- _What you should do_: Beginning with the line that contains "ar, was ist - was wird?" in the material below, print each line exactly until the line that contains "teilweise d" has been printed, then stop.

- _Given data_:

_ _ _ _

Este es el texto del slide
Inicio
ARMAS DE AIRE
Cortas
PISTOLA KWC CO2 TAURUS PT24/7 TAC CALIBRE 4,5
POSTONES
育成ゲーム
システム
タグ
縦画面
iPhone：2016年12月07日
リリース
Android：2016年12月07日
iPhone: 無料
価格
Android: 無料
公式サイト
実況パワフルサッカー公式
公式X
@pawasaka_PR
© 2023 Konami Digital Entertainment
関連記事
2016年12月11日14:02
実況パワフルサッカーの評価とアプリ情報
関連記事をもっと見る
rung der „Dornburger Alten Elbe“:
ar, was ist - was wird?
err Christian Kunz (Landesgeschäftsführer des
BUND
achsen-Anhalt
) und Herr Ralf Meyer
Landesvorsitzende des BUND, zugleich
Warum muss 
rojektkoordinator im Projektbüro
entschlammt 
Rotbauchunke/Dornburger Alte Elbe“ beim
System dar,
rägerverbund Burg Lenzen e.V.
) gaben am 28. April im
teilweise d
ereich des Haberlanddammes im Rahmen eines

_ _ _ _

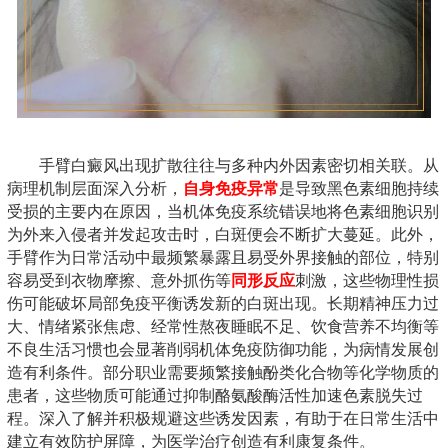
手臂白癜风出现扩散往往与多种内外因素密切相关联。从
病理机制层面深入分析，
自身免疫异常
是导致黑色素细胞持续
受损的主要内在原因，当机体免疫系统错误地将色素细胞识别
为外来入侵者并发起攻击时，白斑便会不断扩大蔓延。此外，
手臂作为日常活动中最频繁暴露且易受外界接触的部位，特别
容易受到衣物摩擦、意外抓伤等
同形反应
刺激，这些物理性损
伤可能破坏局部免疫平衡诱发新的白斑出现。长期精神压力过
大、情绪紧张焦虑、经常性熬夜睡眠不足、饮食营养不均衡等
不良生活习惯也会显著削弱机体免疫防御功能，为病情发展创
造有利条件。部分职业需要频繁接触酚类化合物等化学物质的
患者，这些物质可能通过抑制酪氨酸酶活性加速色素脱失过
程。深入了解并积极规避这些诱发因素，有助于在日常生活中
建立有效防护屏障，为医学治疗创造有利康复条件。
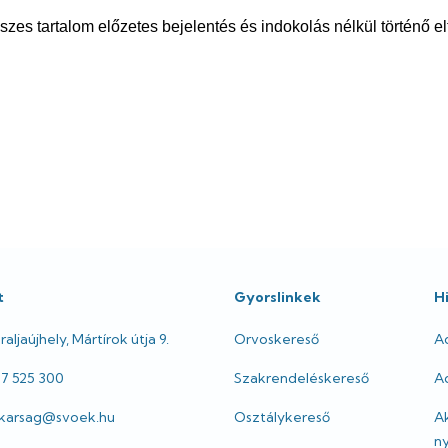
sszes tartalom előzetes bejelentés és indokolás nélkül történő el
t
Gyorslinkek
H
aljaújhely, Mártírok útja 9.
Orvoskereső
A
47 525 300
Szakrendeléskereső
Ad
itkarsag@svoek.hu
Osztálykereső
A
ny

_ _ _ _

- _Task solution_:
ar, was ist - was wird?
err Christian Kunz (Landesgeschäftsführer des
BUND
achsen-Anhalt
) und Herr Ralf Meyer
Landesvorsitzende des BUND, zugleich
Warum muss 
rojektkoordinator im Projektbüro
entschlammt 
Rotbauchunke/Dornburger Alte Elbe“ beim
System dar,
rägerverbund Burg Lenzen e.V.
) gaben am 28. April im
teilweise d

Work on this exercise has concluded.